• **Provided passage**:
Abstract:
A pulley block is provided for rope storage to receive reserve cable or rope in a rope saw machine (3). The saw rope (1) is slung around the deflecting rollers of a stationary roller carrier and of a movable roller carrier (5,6) mounted on a frame (4). Two hydraulic motors drive the saw rope (1). A chain hoist (9) driven by a motor (10) moves the vertically ajustable roller carrier (6). By winding the saw rope (1) in different ways over additional rollers (22, 24, 26) various rope storage capacities are obtained. This design allows the free rope loop to be stored in a particularly space-saving manner.

Description:
FIELD OF THE INVENTION 
     The invention relates to a rope sawing machine and a method of rope swing. 
     BACKGROUND 
     Rope sawing machines are already known with which the sawing rope is slung in the form of an endless loop around a concrete body or the like that must be cut. As the depth of the cut increases, to maintain the cutting pressure of the rope, the sawing rope loop must be continuously lightened. To this end the rope driving device is positioned on a carriage or traveller that can be moved along horizontal rails. When large bodies must be cut, long rope loops, a long travelling path and correspondingly long rails are required. In many cases, however, a limited availability of space prevents the installation of long rails, which limits the use of such rope sawing machines.

• **Work request**:
Answer these questions from the rope sawing machine text:
1. How many hydraulic motors drive the saw rope?
2. What moves the vertically adjustable roller carrier?
3. In the rope sawing machines already known, what is the rope driving device positioned on?
The lines that come after the rope sawing machine text are separate material.

• **Provided data**:
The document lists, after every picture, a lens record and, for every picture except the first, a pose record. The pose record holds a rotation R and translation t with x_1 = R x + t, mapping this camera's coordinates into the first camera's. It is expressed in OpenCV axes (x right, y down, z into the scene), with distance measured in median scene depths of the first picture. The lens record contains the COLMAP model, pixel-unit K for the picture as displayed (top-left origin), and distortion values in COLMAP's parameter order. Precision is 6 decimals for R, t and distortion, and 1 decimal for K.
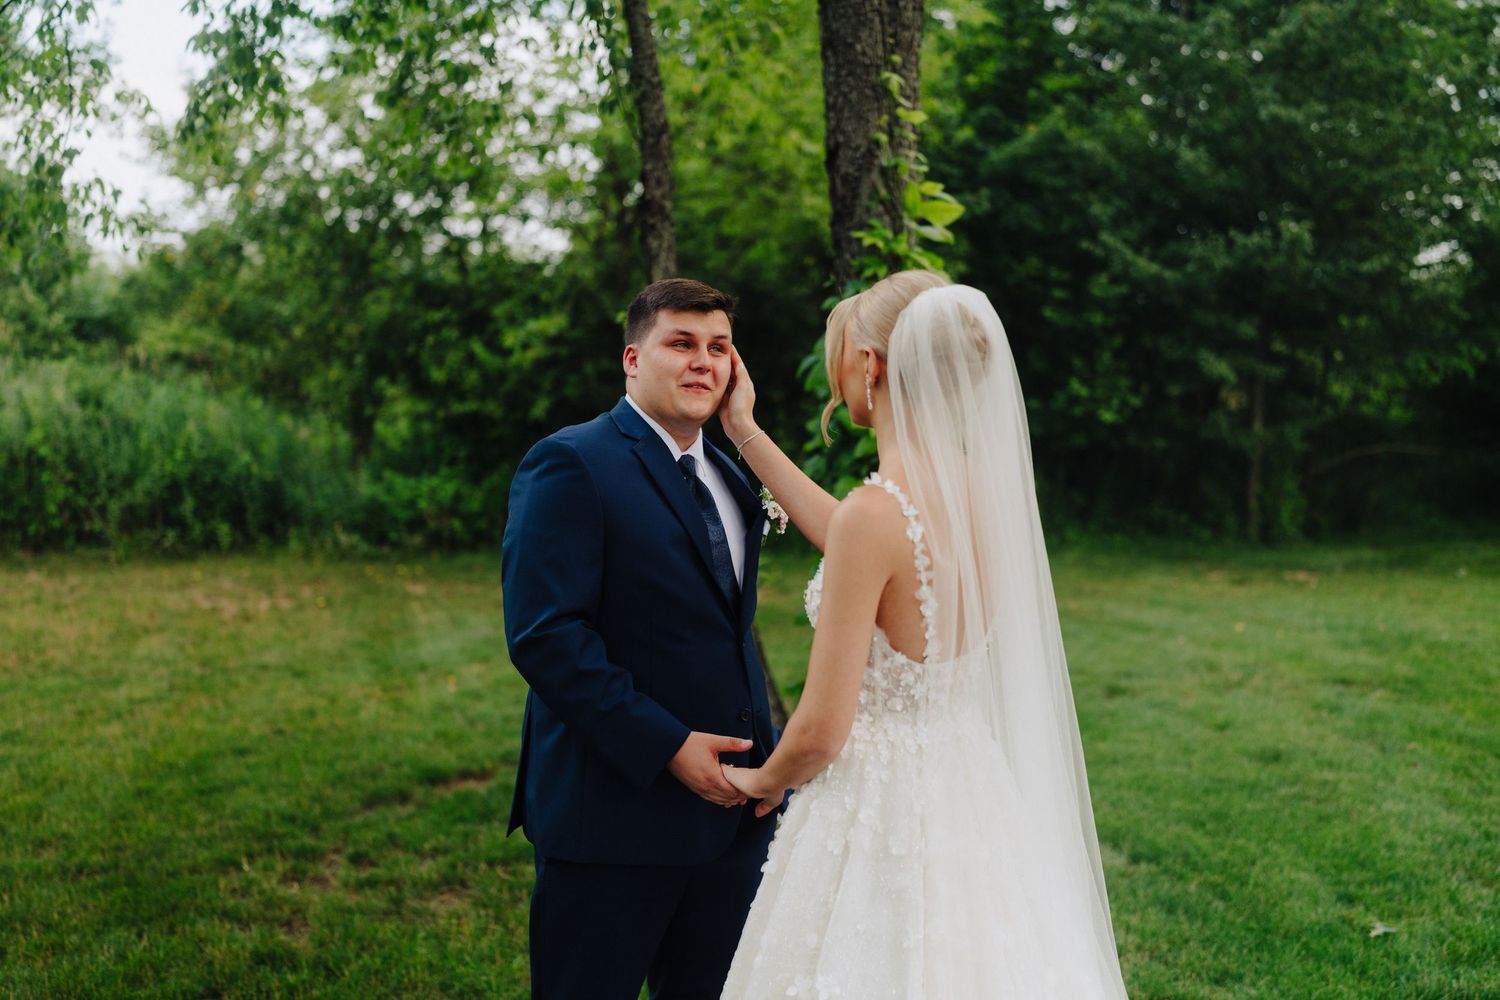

• **Completed task**:
1. Two.
2. A chain hoist driven by a motor.
3. A carriage or traveller that can be moved along horizontal rails.